Your assignment: Your answer must be an exact transcription of the data, with every picture omitted.

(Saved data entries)
--------
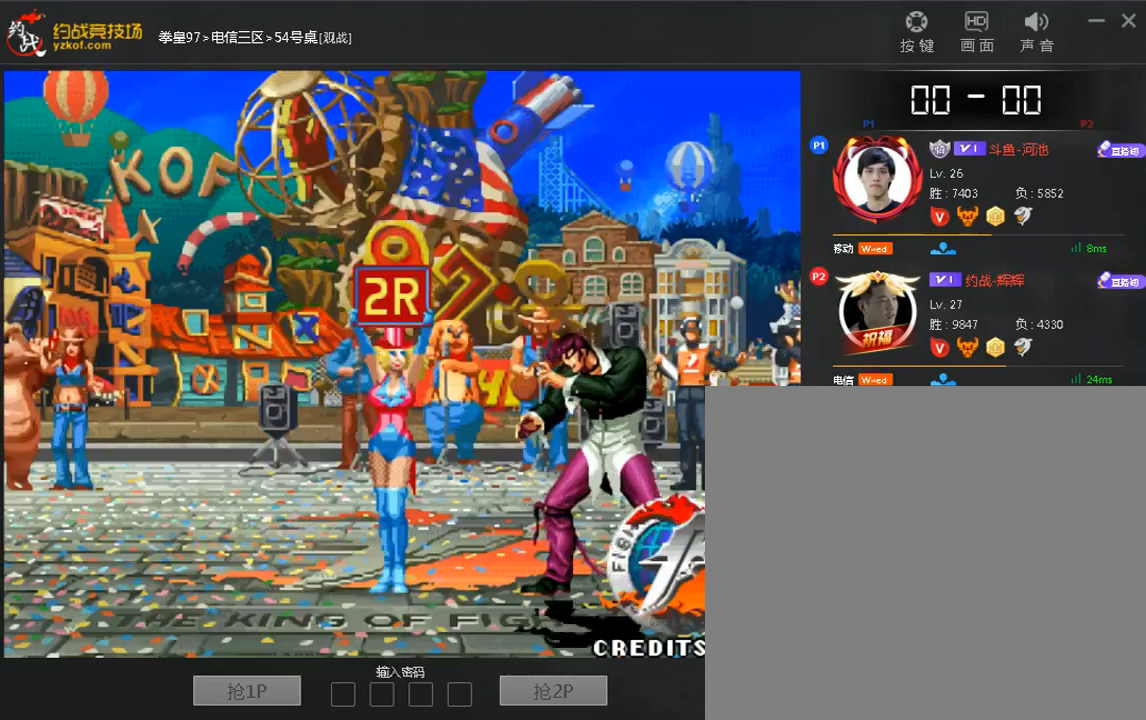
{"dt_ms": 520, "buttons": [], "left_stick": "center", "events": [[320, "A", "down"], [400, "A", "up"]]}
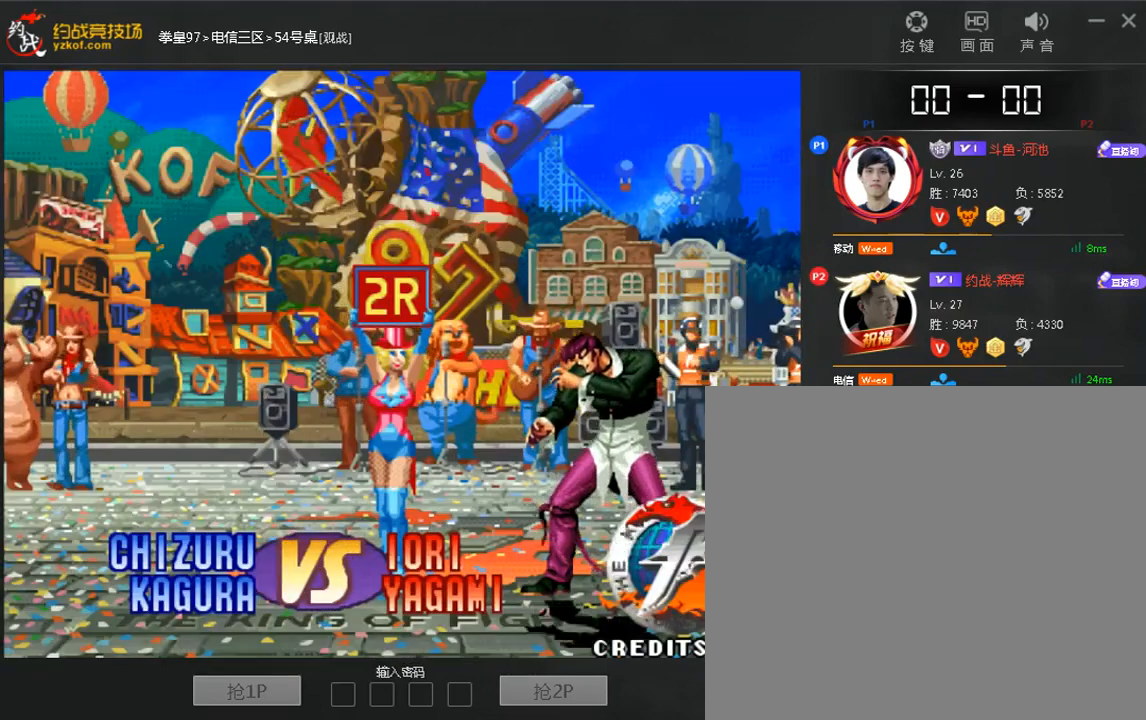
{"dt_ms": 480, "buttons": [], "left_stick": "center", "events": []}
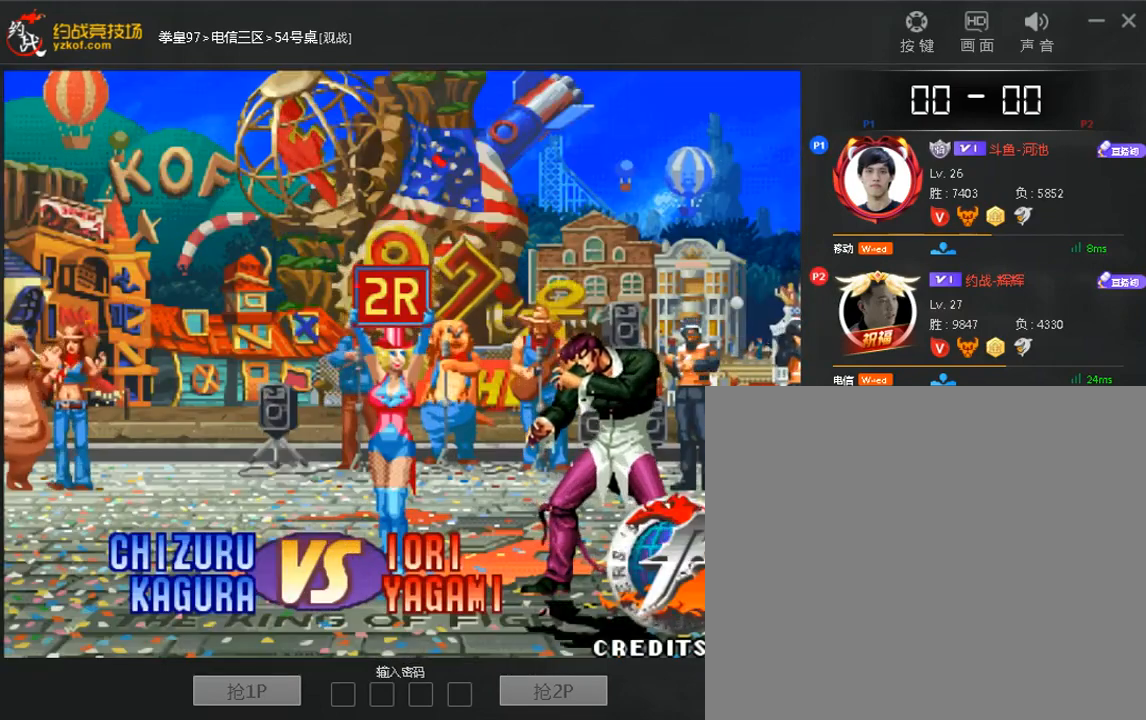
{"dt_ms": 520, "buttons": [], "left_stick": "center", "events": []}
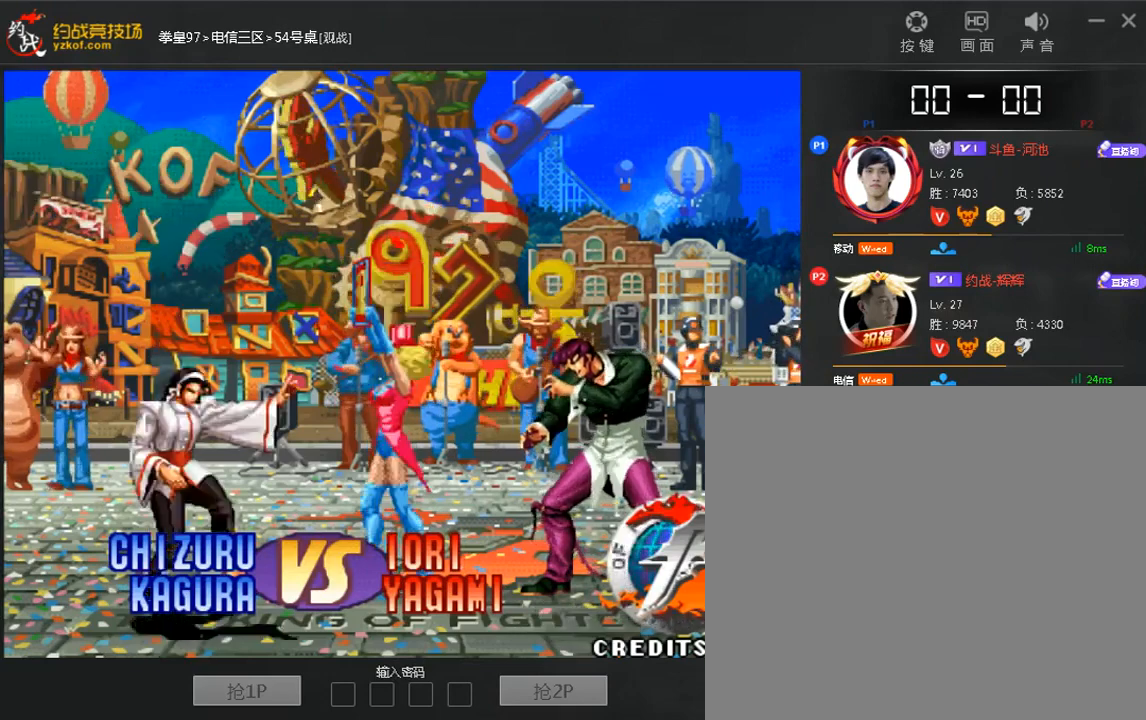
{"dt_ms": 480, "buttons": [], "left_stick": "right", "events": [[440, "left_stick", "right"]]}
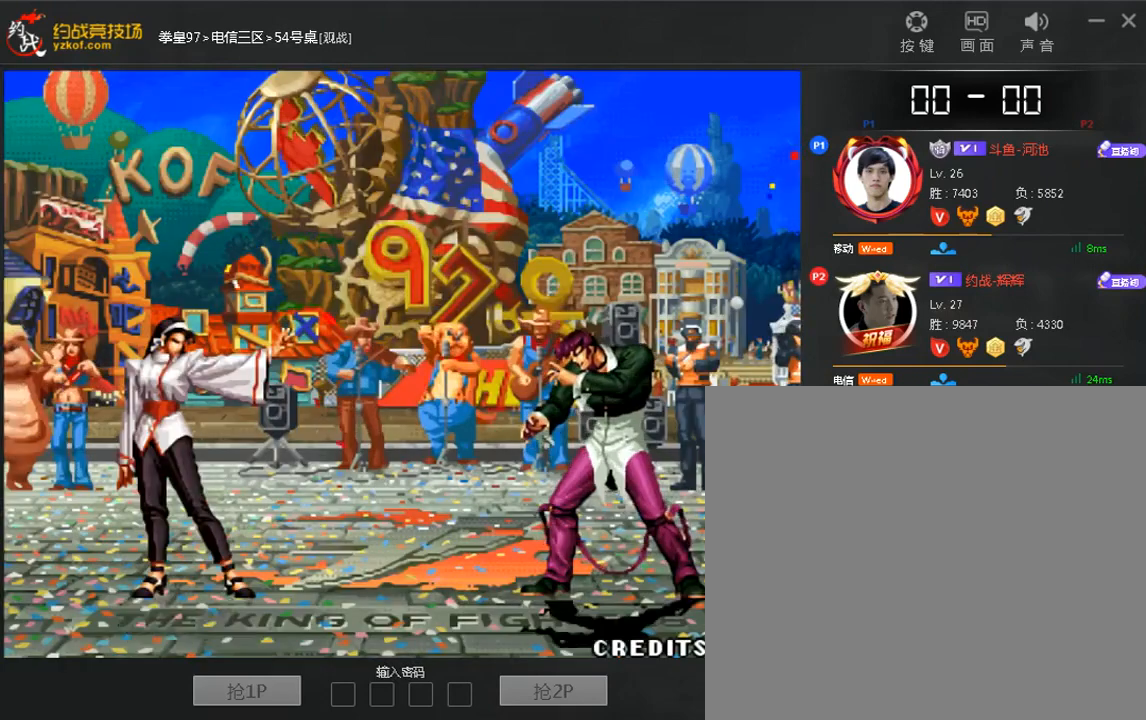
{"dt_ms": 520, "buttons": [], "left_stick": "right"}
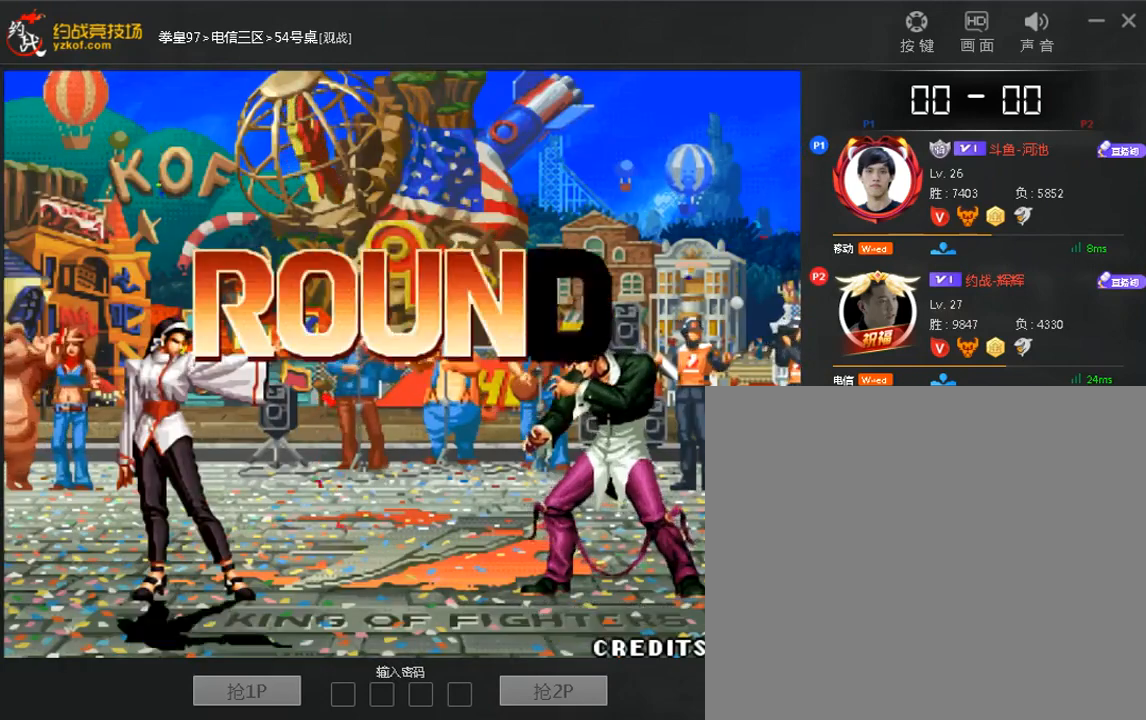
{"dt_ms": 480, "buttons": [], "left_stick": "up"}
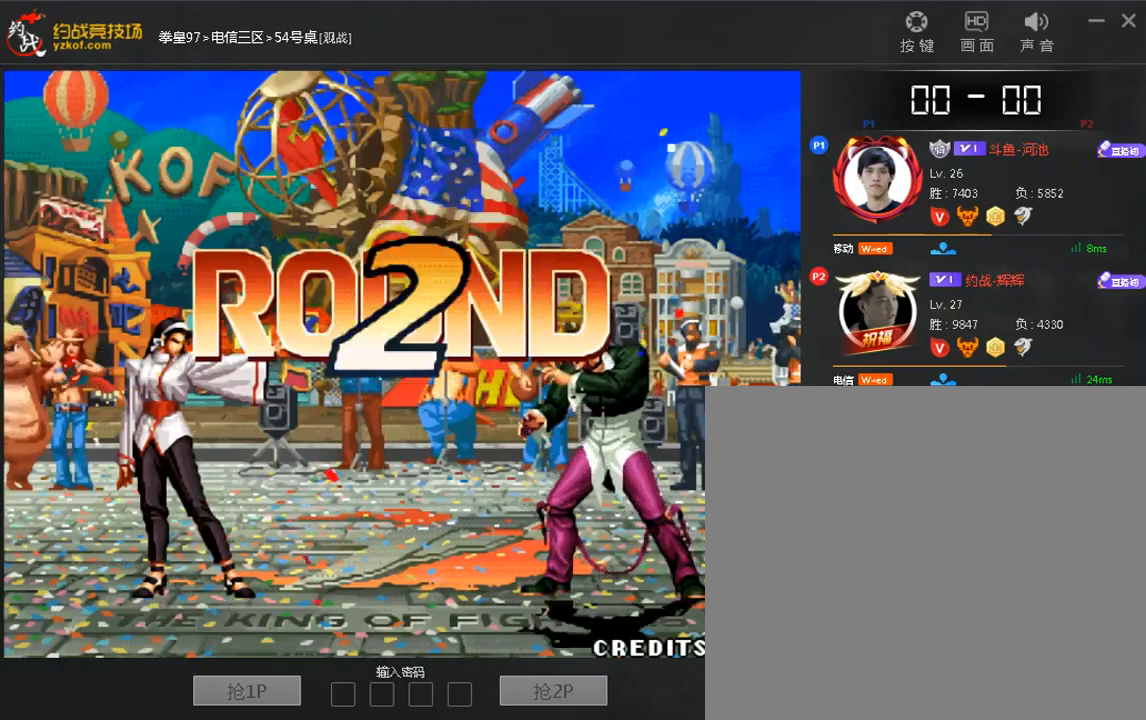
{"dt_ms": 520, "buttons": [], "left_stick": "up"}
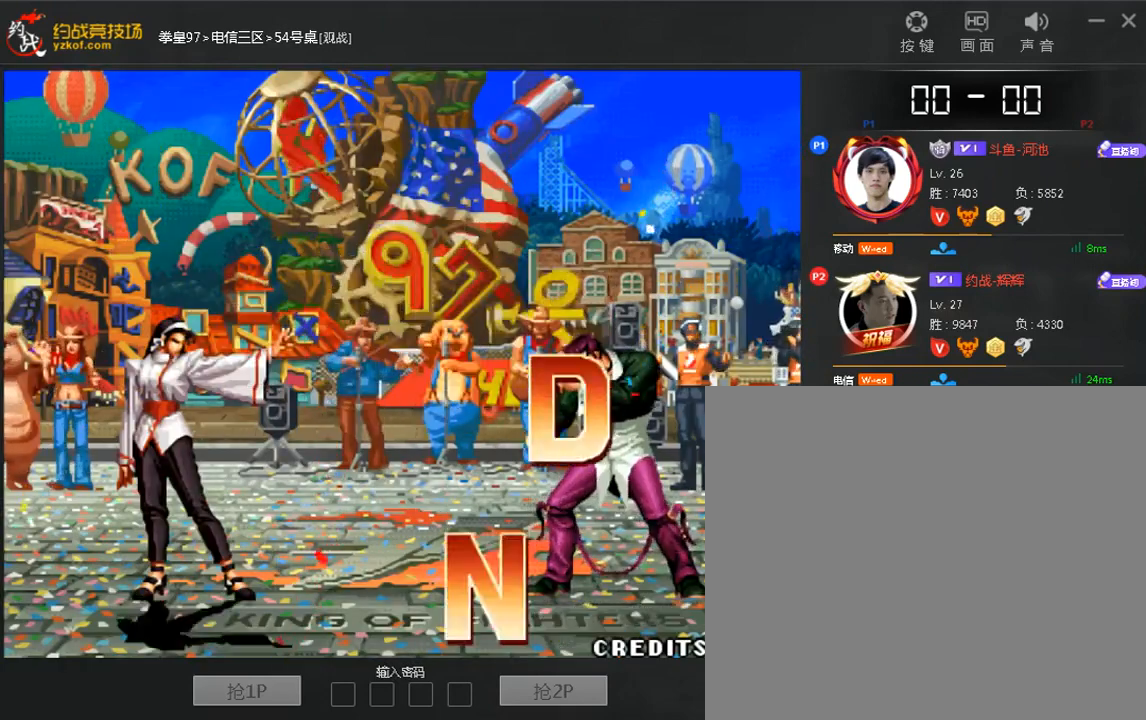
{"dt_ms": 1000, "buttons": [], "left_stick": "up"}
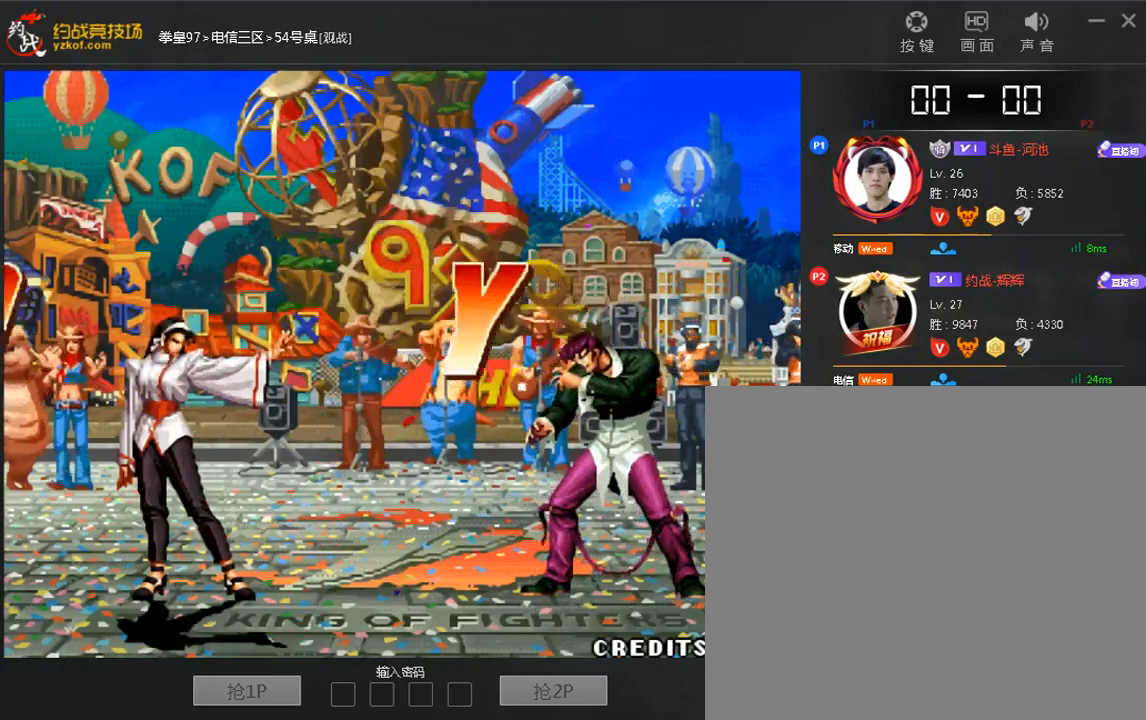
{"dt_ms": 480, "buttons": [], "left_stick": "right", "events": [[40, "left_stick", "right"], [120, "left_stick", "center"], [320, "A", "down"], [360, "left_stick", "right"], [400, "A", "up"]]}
--------
Expected answer:
{"dt_ms": 520, "buttons": [], "left_stick": "center", "events": [[320, "A", "down"], [400, "A", "up"]]}
{"dt_ms": 480, "buttons": [], "left_stick": "center", "events": []}
{"dt_ms": 520, "buttons": [], "left_stick": "center", "events": []}
{"dt_ms": 480, "buttons": [], "left_stick": "right", "events": [[440, "left_stick", "right"]]}
{"dt_ms": 520, "buttons": [], "left_stick": "right"}
{"dt_ms": 480, "buttons": [], "left_stick": "up"}
{"dt_ms": 520, "buttons": [], "left_stick": "up"}
{"dt_ms": 1000, "buttons": [], "left_stick": "up"}
{"dt_ms": 480, "buttons": [], "left_stick": "right", "events": [[40, "left_stick", "right"], [120, "left_stick", "center"], [320, "A", "down"], [360, "left_stick", "right"], [400, "A", "up"]]}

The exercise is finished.